In the case of $n = 1$, this system is independent of copy number. However, maybe more notably the system also appears to be dependent only on the ratios of the remaining variables. The dependence on the ratio of these variables has not been explored by other research groups. This allows us to ensure stable expression across different bacterial species and has not been described, we will elaborate on this more in the section "Sensitivity to different environments".

Copy number independence

Broad host range plasmids are often used when using different hosts however, they do not guarantee the same copy number in every organism Jain and Srivastava 2013. In some organisms, it is not common practice to use a plasmid but rather insert into the genome. The need for consistent expression at a wide range of copy number is thus a desirable feature of any synthetic circuit. We, therefore, have simulated this system from a range of 1 to 600 (genome integration to high-copy number plasmid).
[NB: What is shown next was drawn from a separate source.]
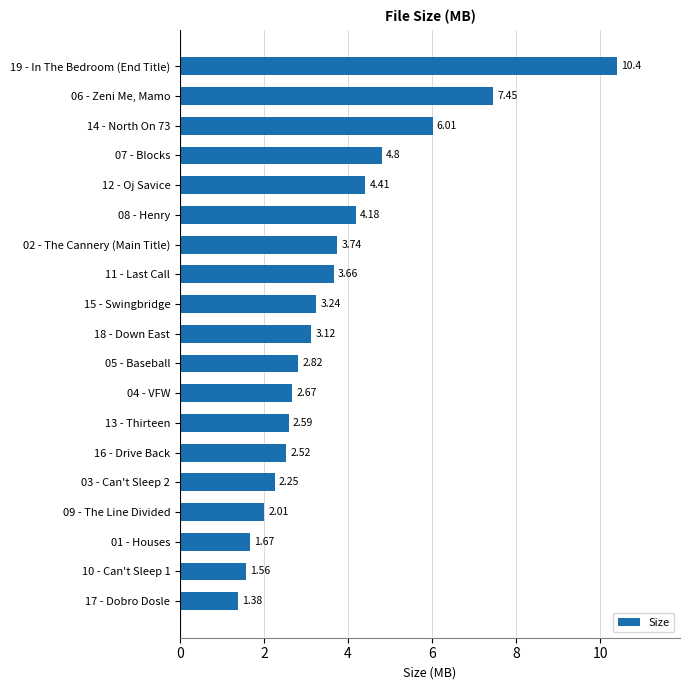

How many values are below 3?

9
As predicted by our model simplification the system has no variation in steady-state protein levels.

Sensitivity to different environments

As stated before, there are many variables that influence the expression of a gene of interest. However, according to the steady-state model solution, the final level of the gene of interest is only dependent on the ratio of transcription, translation and degradation rates. We can use this to ensure stable expression across different bacterial species if we make the following assumptions:

Transcription rates will change in a similar way for both the TALE gene as the gene of interest.
Translation initiation rate will change in a similar way for both the TALE gene as the gene of interest if the same ribosome binding site is used for both.
Translation elongation rate will change in a similar way for both the TALE gene as the gene of interest, if both proteins are similarly codon-optimized.

If these assumptions are correct our steady state model solution always yields in the same ratio and thus the same steady-state solution. We therefore performed a sensitivity analysis of our system to identify how it would behave in a different biological context. We performed a Sobol Global Sensitivity Analysis, this type of sensitivity analysis makes no assumptions about the model input and output and explores the full defined parameters space (Zhang 2015).